Janvier : le grand malentendu des bonnes résolutions
Janvier est présenté comme un nouveau départ.
Nouvelle année, nouvelles habitudes, nouvelle version de soi-même.
En théorie.
Dans la réalité, janvier concentre surtout :
- des attentes élevées,
- des injonctions à “bien faire”,
- et une pression implicite à réussir rapidement.
Or, si vous avez déjà abandonné des résolutions après quelques semaines, vous n’êtes ni paresseux, ni indiscipliné. Vous êtes simplement confronté à un modèle de changement inefficace.
Pourquoi les bonnes résolutions échouent (presque) toujours
Le mythe du « nouveau départ »
Changer de date ne change ni votre environnement, ni vos contraintes, ni vos automatismes.
Le 2 janvier, vous avez le même cerveau, les mêmes réflexes et le même contexte professionnel qu’en décembre.
La rupture est symbolique, pas structurelle.
Le piège du tout ou rien
Les résolutions sont souvent formulées de manière binaire :
soit c’est parfait, soit c’est un échec.
Résultat :
- un écart devient une faute,
- une semaine difficile devient un abandon,
- l’imperfection invalide tout le processus.
Or, aucun changement durable n’est linéaire.
L’illusion de la volonté
La volonté est instable.
Elle dépend du stress, de la fatigue, de la charge mentale.
Construire un changement uniquement sur la motivation revient à miser sur une ressource fluctuante. Cela fonctionne pour démarrer, rarement pour durer.

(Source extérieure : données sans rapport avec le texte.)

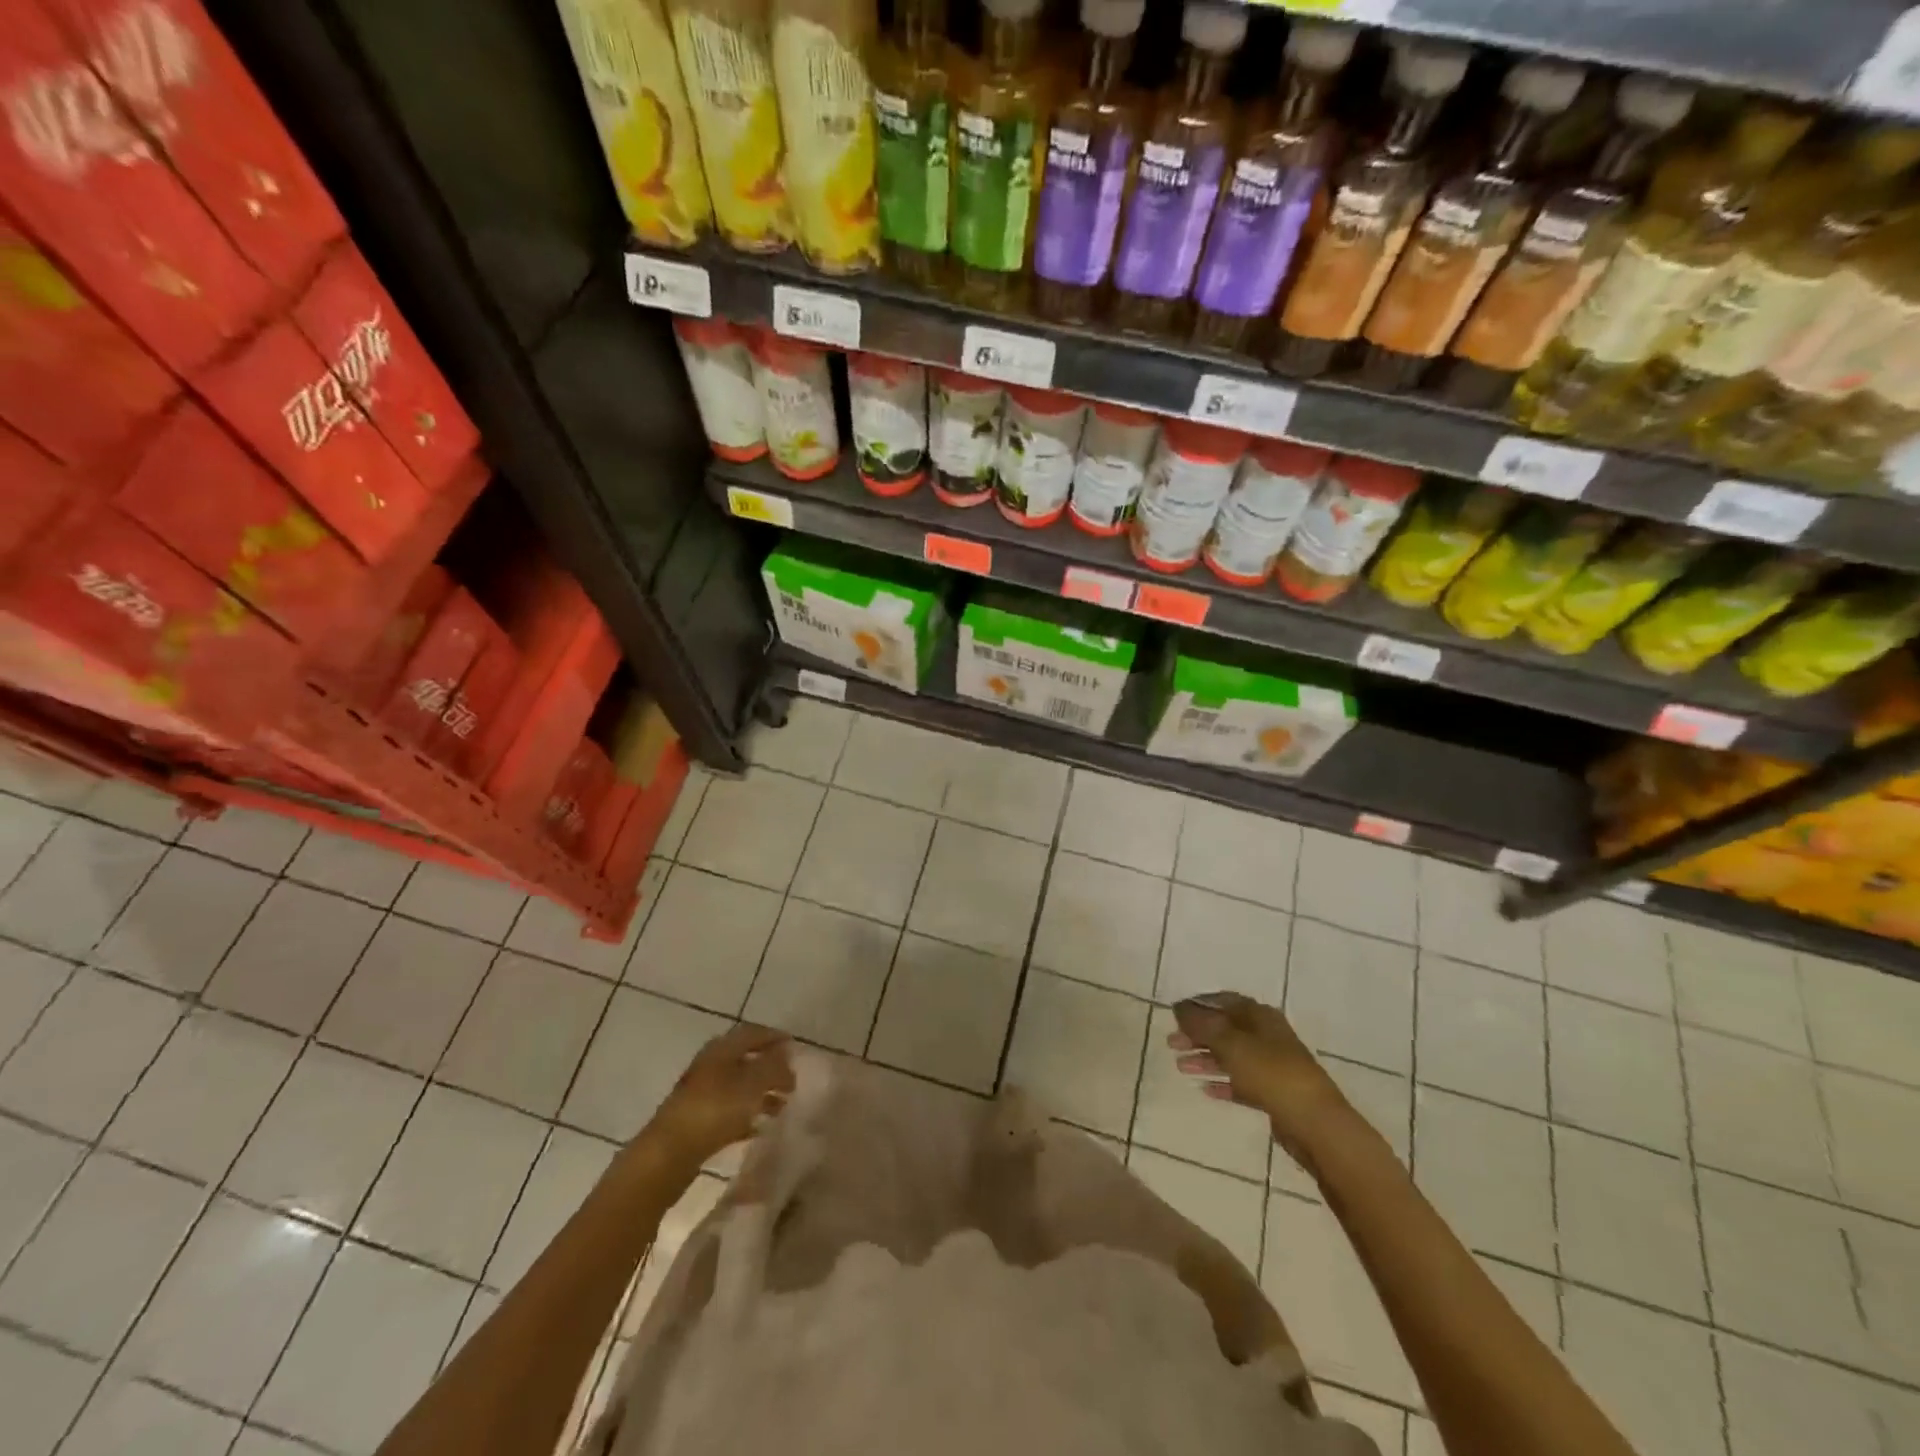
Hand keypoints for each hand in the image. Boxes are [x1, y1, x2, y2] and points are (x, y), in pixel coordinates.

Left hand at [648, 1023, 794, 1165]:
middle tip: (792, 1080)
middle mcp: (710, 1065)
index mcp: (721, 1049)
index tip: (796, 1048)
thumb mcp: (752, 1083)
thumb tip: (787, 1054)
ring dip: (761, 1093)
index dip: (775, 1037)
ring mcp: (701, 1094)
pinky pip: (729, 1111)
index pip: (753, 1033)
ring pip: (738, 1087)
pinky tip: (761, 1127)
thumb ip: (774, 1066)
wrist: (667, 1156)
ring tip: (783, 1106)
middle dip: (770, 1068)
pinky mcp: (697, 1121)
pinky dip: (747, 1115)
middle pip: (746, 1059)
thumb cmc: (714, 1110)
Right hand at [1169, 993, 1345, 1160]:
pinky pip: (1241, 1082)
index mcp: (1259, 1015)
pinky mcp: (1273, 1093)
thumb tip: (1179, 1008)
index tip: (1174, 1015)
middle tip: (1172, 1043)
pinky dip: (1222, 1083)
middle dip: (1197, 1035)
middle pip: (1225, 1029)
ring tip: (1181, 1067)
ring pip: (1231, 1056)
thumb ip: (1200, 1024)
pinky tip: (1204, 1089)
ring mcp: (1271, 1065)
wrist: (1313, 1121)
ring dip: (1205, 1059)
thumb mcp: (1229, 1042)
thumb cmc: (1269, 1072)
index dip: (1197, 1005)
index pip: (1223, 1001)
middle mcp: (1266, 1035)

Trop, trop vite, trop fort
Janvier concentre toutes les projections : mieux travailler, mieux s’organiser, mieux gérer son temps, mieux équilibrer.
Le cerveau, lui, supporte mal :
- la surcharge,
- l’instabilité,
- les changements multiples simultanés.
La saturation mène au rejet.
Motivation ou système : là où tout se joue
On valorise énormément la motivation.
Mais ce qui crée un vrai changement, ce sont les systèmes.
Un système, c’est :
- un environnement facilitant,
- des routines simples,
- des décisions prises à l’avance,
- moins d’arbitrages quotidiens.
Les personnes perçues comme “disciplinées” ne le sont pas forcément davantage.

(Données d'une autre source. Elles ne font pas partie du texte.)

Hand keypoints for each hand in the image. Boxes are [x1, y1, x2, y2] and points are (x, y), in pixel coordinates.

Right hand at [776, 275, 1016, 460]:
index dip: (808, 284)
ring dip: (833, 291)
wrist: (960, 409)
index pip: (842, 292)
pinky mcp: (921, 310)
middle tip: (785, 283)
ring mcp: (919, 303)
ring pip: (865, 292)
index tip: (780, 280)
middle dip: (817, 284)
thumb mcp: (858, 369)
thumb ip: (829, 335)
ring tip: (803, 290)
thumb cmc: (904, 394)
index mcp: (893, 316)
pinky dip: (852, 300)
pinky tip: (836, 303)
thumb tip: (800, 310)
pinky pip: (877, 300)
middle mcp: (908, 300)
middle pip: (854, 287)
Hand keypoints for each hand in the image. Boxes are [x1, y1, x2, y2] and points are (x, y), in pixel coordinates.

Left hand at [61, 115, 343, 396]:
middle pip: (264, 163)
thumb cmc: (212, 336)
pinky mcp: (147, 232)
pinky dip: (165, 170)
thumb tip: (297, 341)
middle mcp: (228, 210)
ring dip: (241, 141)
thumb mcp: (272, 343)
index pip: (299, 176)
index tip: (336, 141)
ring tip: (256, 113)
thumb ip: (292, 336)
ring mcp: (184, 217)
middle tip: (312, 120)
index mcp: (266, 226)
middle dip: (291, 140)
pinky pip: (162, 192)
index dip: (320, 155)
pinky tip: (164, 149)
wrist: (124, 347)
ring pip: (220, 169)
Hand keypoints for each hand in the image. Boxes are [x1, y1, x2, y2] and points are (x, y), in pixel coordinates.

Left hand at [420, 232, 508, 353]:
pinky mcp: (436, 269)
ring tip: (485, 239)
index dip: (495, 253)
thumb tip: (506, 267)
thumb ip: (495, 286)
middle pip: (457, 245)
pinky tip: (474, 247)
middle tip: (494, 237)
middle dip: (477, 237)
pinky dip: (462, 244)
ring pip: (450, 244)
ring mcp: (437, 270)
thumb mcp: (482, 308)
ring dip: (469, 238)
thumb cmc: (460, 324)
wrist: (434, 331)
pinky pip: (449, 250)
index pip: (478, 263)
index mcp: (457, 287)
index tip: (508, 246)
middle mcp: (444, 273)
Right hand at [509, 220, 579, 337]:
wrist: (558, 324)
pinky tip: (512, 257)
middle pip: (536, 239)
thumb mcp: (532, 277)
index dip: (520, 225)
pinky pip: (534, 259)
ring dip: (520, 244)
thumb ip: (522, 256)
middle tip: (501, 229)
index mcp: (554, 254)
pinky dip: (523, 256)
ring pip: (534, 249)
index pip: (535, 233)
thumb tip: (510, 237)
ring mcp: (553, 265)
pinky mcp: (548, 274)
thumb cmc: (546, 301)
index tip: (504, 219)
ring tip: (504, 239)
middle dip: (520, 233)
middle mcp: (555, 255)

Elles ont surtout conçu un cadre qui fonctionne même les jours sans énergie.
À l’inverse, une résolution demande un effort répété dans un environnement inchangé. L’issue est prévisible.
Objectifs ou identité : le point aveugle du changement
Une résolution dit : « Je veux faire X. »
Un changement durable dit : « Je deviens quelqu’un qui… »
Exemples :
- Faire du sport → devenir quelqu’un qui protège son énergie
- Mieux s’organiser → devenir quelqu’un qui respecte son attention
- Moins procrastiner → devenir quelqu’un qui avance même imparfaitement
Tant que l’identité ne bouge pas, les comportements reviennent à leur point de départ.
L’effort est alors vécu comme une contrainte externe, jamais comme quelque chose d’aligné.
Que faire à la place ? Changer de logique, pas de volonté
Penser trajectoire, pas transformation
Un bon changement ne transforme pas votre vie.
Il s’y intègre.
La question pertinente n’est pas :
« Où dois-je être dans un an ? »
mais :
« Quelle trajectoire est soutenable pour moi aujourd’hui ? »
Privilégier la régularité à l’intensité
Ce qui fonctionne vraiment :
- petit,
- répétable,
- compatible avec les jours compliqués.
Ce n’est pas spectaculaire, mais c’est robuste.
Concevoir pour les jours sans énergie
Un système efficace fonctionne :
- les bons jours,
- mais aussi les jours de fatigue, de surcharge ou de démotivation.
S’il ne tient que lorsque tout va bien, ce n’est pas un système.
Intégrer l’imperfection au processus
Un écart n’est pas un échec.
C’est une donnée normale.
La vraie question devient :
« Est-ce que je reviens à la trajectoire ? »
Conclusion : remettre de la lucidité (et de la bienveillance)
Si vous avez déjà abandonné des résolutions, ce n’est pas un défaut personnel.
C’est un signal : pression excessive, cadre inadapté, logique irréaliste.
Les bonnes résolutions ne manquent pas de motivation.
Elles manquent de réalisme.
La suite ne consiste pas à “faire plus d’efforts”, mais à penser autrement le changement.
C’est précisément ce que nous explorerons dans les prochains contenus : transformer des intentions sincères en habitudes durables, sans pression inutile.